FIG. 7 illustrates a conventional 6T-SRAM cell shown in FIG. 1A Two inverters 750 and 760 in the conventional embodiment as shown in FIG. 6A share common power supplies 708 and 707. These may be power and ground voltages respectively. Very often the power supplies are shared at a common node by two adjacent PMOS or NMOS transistors, as shown by node 708 in FIG. 7. First inverter 750 has a common gate 712 and two conducting paths 710 and 720 connected to power supplies 707 and 708. The common output is 715. Similarly a second inverter 760 has a common gate 732 and two conducting paths 730 and 740 connected to power supplies 707 and 708. The common output is 716. Conducting paths are physically separated due to latch up considerations as discussed earlier. Both inverters 750 and 760 have conducting paths in a single crystal high mobility semiconductor layer. In standard CMOS, these are Silicon active geometries for PMOS and NMOS. These active geometries have multiple doped regions in the conducting path and have isolation oxide separating the geometries. For PMOS the Silicon conducting path includes P+ source, P surface inversion layer in Nwell and P+ drain.
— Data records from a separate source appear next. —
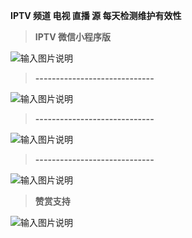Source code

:  **IPTV 频道 电视 直播 源 每天检测维护有效性** 





 > **IPTV 微信小程序版** 

![输入图片说明](https://images.gitee.com/uploads/images/2021/0822/224416_1506b9d0_1280996.jpeg "gh_46c49e1c96fb_430.jpg")

> **-----------------------------** 

![输入图片说明](https://images.gitee.com/uploads/images/2021/0825/220849_bf70daaf_1280996.jpeg "微信图片_20210825220453.jpg")

> **-----------------------------** 

![输入图片说明](https://images.gitee.com/uploads/images/2021/0825/220909_da2257e3_1280996.jpeg "微信图片_20210825220457.jpg")


> **-----------------------------** 

![输入图片说明](https://images.gitee.com/uploads/images/2021/0820/174353_8c0d1952_1280996.jpeg "微信图片_20210820171132.jpg")


> **赞赏支持** 

![输入图片说明](https://images.gitee.com/uploads/images/2021/0821/004518_82bf480b_1280996.jpeg "微信图片_20210821004343.jpg")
For NMOS the Silicon conducting path includes N+ source, N surface inversion layer in Pwell and N+ drain. Access device 770 couple data path 701 to inverter 750 output, while access device 780 couple data path 704 to inverter 760 output. These data paths have a plurality of access devices connections in a memory array. Gate 706 activates device 780, while gate 703 activates device 770 by turning those devices on or off. Typically these devices 770 and 780 are strong NMOS transistors. Gates 706 and 703 are coupled to row lines 705 and 702 respectively that may have a plurality of access device connections. Data paths 701 and 704 and row lines 705 and 702 are arranged in orthogonal column and row orientation to allow unique access to each cell in a cell array. Conducting paths 755 and 765 of the access devices are also constructed in the same semiconductor layer as in inverters 750 and 760. In CMOS, conducting paths 710, 730, 755, 765 are NMOS active areas and share a common geometry. Conducting paths 720 and 740 are PMOS active areas sharing another common geometry separated from NMOS by an isolation oxide region. In this configuration the two inverters are constructed as two geometries in a single layer.